ADRの現場から 不動産会社が知っておくべきトラブル解決ノウハウ 126 外壁塗装が引き起こしたシックハウス事例 日本不動産仲裁機構
住宅新報 2020年7月14日 号 8面
連載: ADRの現場から
賃貸管理を行っている愛知県の不動産会社H社。賃貸物件においてマンションの外壁塗装は、入居者満足度や入居率にも影響する重要な物件メンテナンス事項となります。H社は、外壁塗装を多く実施してきたため、その分多くのトラブルも経験してきました。
H社が経験した外壁塗装トラブルを類型化すると、(1)工事に関するトラブル、(2)仕上がり後のトラブル、(3)入居者や近隣住民とのトラブル――になります。

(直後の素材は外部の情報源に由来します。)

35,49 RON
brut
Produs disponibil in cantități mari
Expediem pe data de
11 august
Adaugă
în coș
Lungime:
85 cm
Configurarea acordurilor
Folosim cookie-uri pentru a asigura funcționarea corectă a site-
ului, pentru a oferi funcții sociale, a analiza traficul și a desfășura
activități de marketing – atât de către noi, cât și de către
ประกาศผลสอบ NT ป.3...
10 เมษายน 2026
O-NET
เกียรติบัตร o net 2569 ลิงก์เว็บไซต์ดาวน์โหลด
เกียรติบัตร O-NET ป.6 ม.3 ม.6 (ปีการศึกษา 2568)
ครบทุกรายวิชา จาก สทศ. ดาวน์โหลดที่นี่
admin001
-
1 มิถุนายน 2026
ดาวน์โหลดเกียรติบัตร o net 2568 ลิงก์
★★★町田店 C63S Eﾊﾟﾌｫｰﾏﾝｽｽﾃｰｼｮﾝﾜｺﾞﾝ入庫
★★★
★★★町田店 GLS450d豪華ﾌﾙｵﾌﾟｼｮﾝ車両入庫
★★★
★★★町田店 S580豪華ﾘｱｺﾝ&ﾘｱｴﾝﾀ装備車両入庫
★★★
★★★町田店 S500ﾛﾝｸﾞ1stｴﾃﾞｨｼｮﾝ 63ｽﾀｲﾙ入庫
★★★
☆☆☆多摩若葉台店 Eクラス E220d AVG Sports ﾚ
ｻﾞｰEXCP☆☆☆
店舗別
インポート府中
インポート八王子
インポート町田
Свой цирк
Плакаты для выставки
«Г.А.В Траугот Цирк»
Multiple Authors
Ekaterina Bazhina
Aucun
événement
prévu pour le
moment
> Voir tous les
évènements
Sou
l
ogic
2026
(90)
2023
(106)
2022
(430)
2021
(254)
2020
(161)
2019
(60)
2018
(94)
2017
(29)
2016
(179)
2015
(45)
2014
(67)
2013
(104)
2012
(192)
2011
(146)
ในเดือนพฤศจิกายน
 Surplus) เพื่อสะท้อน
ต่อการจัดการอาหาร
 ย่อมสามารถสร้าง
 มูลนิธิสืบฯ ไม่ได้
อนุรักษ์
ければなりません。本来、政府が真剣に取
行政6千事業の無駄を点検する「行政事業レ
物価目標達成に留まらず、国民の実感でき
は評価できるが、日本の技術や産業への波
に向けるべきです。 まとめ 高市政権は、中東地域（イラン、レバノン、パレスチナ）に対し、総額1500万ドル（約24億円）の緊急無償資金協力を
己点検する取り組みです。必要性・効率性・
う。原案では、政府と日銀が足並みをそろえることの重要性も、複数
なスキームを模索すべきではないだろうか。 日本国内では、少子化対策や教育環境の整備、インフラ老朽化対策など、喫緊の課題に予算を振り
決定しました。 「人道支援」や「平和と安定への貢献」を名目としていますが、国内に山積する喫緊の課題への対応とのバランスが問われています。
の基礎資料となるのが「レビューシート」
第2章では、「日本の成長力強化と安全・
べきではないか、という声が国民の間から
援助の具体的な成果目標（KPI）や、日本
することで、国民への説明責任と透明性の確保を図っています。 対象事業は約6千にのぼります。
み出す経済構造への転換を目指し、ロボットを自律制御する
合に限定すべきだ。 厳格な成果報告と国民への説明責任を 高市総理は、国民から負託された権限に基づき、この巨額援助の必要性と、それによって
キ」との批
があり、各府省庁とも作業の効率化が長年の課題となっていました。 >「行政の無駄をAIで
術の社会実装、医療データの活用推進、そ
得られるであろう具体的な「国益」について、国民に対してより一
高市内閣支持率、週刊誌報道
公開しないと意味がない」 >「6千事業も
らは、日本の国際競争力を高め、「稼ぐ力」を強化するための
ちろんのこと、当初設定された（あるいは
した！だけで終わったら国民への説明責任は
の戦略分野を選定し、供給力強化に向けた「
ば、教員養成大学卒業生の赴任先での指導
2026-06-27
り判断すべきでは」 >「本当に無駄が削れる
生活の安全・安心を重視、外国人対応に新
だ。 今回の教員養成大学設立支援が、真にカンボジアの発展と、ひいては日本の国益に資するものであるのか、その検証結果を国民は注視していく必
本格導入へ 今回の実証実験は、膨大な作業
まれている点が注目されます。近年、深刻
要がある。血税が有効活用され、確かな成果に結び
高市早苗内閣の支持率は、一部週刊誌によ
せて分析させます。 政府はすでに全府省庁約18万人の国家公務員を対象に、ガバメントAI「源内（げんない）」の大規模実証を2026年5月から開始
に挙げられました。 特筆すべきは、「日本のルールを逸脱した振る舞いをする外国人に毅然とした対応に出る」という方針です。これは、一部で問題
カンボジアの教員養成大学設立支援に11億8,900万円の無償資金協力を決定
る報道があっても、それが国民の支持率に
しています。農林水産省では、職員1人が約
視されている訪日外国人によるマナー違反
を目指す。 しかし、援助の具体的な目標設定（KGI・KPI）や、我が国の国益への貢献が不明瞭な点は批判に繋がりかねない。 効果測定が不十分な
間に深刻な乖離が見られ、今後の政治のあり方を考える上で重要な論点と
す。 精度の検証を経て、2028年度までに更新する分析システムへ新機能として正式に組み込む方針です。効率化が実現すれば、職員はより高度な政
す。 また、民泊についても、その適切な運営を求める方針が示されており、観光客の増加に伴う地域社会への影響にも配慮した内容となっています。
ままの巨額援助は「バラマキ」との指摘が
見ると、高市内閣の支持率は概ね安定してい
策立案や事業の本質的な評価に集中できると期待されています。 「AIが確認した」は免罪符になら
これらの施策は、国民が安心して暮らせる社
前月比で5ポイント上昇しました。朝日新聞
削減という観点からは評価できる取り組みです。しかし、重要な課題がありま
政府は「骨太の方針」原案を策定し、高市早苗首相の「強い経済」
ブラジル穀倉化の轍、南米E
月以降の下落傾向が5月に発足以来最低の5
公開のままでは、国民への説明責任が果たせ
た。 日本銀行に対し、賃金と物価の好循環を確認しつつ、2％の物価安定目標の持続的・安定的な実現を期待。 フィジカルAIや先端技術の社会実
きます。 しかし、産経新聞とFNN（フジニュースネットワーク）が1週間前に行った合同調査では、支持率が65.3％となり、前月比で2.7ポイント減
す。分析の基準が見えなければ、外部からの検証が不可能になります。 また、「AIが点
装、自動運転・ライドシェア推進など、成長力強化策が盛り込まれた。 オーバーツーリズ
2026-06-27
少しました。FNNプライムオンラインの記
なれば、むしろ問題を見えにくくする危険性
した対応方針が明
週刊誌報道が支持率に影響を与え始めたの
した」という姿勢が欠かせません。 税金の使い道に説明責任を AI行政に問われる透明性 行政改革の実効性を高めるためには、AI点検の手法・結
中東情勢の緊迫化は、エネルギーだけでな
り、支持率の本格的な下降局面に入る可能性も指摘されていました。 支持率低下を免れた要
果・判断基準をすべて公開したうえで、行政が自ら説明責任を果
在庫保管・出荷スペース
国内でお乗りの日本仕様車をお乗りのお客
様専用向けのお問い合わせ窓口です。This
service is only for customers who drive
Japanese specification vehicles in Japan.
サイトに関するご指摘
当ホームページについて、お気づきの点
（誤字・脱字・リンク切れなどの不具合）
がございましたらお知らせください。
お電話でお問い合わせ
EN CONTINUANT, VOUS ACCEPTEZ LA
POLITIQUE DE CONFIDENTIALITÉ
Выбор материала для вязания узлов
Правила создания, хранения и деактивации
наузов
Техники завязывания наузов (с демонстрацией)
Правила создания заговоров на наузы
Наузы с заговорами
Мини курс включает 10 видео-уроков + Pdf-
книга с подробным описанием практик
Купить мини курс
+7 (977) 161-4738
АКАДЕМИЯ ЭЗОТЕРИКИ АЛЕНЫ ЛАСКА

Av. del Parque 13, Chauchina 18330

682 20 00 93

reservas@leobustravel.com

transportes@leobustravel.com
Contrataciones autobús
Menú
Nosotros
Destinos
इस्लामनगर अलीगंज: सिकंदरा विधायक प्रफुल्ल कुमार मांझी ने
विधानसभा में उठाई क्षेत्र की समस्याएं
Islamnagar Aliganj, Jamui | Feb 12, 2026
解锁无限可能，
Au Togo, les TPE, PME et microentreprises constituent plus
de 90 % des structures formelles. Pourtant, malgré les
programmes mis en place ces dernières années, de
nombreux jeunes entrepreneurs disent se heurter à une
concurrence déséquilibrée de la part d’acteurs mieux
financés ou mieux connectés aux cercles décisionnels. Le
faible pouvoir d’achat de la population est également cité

(1)に関しては「入居者の自転車などの所有物への塗料の飛び散り」や「塗装工事の遅延による機会損失」などがあります。また、(2)に関しては「剥がれや色あせ」や「塗りムラや塗り忘れ」、「サビの発生」などがあります。この(1)と(2)については、入居率に直結してしまうトラブルであるといえるでしょう。また、(3)に関しては「騒音への苦情」や「塗料の臭いに対する苦情」があります。